06/10/2012 Par L'Express

 

Les industriels EADS et BAE pressent les Etats de donner le feu vert à leur fusion. Mais les discussions achoppent sur la participation de chaque pays dans le futur ensemble.

 

Tom Enders, patron d'EADS, et Ian King, son homologue chez BAE, réussiront-ils à publier les bans de leur mariage le 10 octobre? Rien n'est moins sûr. Les atermoiements des Etats concernés, notamment Berlin mais aussi Paris, qui exigent des garanties sur leur influence dans le futur ensemble, pourraient bien contraindre les industriels à prolonger les discussions.


Ce qui ne serait pas forcément un bon signe adressé aux marchés financiers, pressés d'en savoir plus sur cet ambitieux projet. Du coup, les partisans de l'opération mettent la pression et préviennent: "En cas d'échec, BAE serait avalé par les Américains et EADS se trouverait dans une situation très instable." 
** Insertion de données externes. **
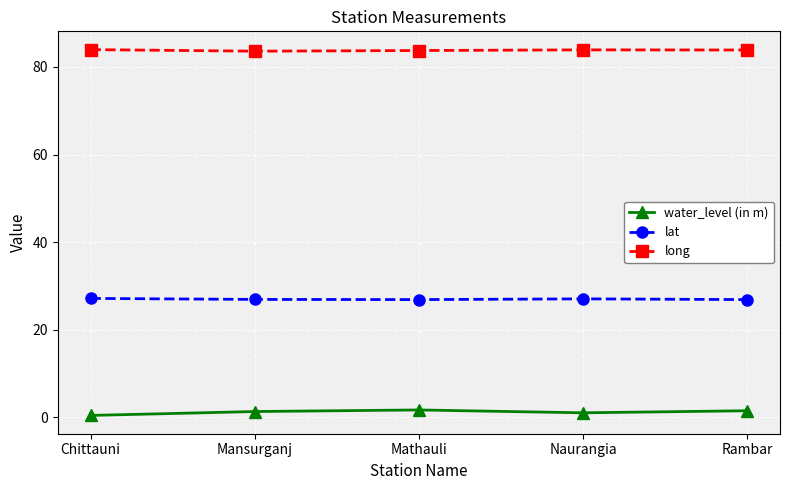

Which series has the largest range (max minus min)?

water_level (in m)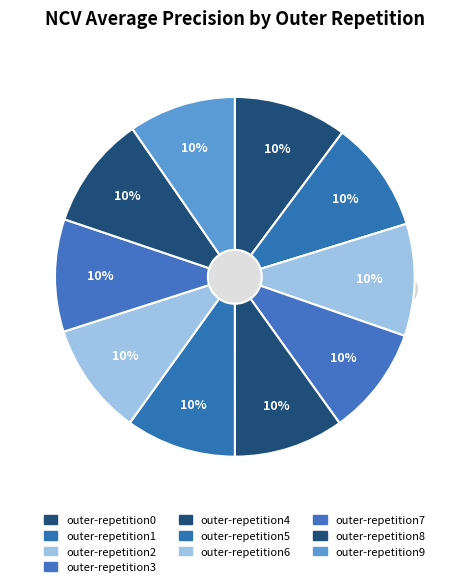

To the nearest percent, what is the average slice percentage?

10%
L'Allemagne veut monter à 9%

Les négociateurs devaient tenter samedi de sortir de l'impasse les pourparlers entre l'Allemagne, la France et la Grande-Bretagne sur la fusion entre l'avionneur et le fabricant d'armes britannique. Les représentants des trois Etats n'étaient pas parvenus à s'entendre vendredi sur leur participation au capital de la nouvelle entité, qui formerait un géant mondial de l'aéronautique et de la défense loin devant l'américain Boeing.


"Les discussions se poursuivent", a assuré dans la journée de samedi le ministère allemand de l'Economie, sans plus de précision. "Nous avons été informés par les gouvernements de l'état des discussions mais ils ne nous ont aucunement dit qu'il n'y aurait pas d'accord", a déclaré vendredi un porte-parole d'EADS.  


Selon ce qu'ont dévoilé des sources proches des négociations à l'AFP, l'Allemagne entend monter au capital de la future société au même niveau que la France, l'autre grand Etat actionnaire de l'actuel EADS, soit 9%. "L'Allemagne veut le droit d'acquérir le même nombre d'actions que la France, pour des raisons psychologiques", a déclaré une de ces sources.  


La Grande-Bretagne est prête à accepter cette participation des deux Etats à condition que la France s'engage par écrit à ne pas acquérir les parts que le groupe de médias français Lagardère à l'intention de vendre à moyen terme. Or, selon cette source, "les Français disent: nous n'avons pas l'intention de racheter les parts de Lagardère mais nous ne vous donnerons pas une garantie écrite".  

Le siège, pomme de discorde

La Grande-Bretagne, qui se contentera de "l'action spéciale" proposée à chacun des trois Etats pour éviter toute prise de participation hostile, cherche à convaincre ses deux partenaires de rester en dessous de 10% des actions. Tout comme EADS et BAE, elle considère qu'une présence étatique trop importante au capital de la nouvelle société lui fermerait la porte du marché américain de la défense, les Etats-Unis se méfiant des entreprises publiques.  


Mais ce n'est pas la seule pomme de discorde, selon une source proche d'EADS. L'Allemagne insiste toujours pour obtenir le siège de la nouvelle entité, "une demande déraisonnable parce que le choix du siège de la maison est une décision économique", estime-t-on chez EADS.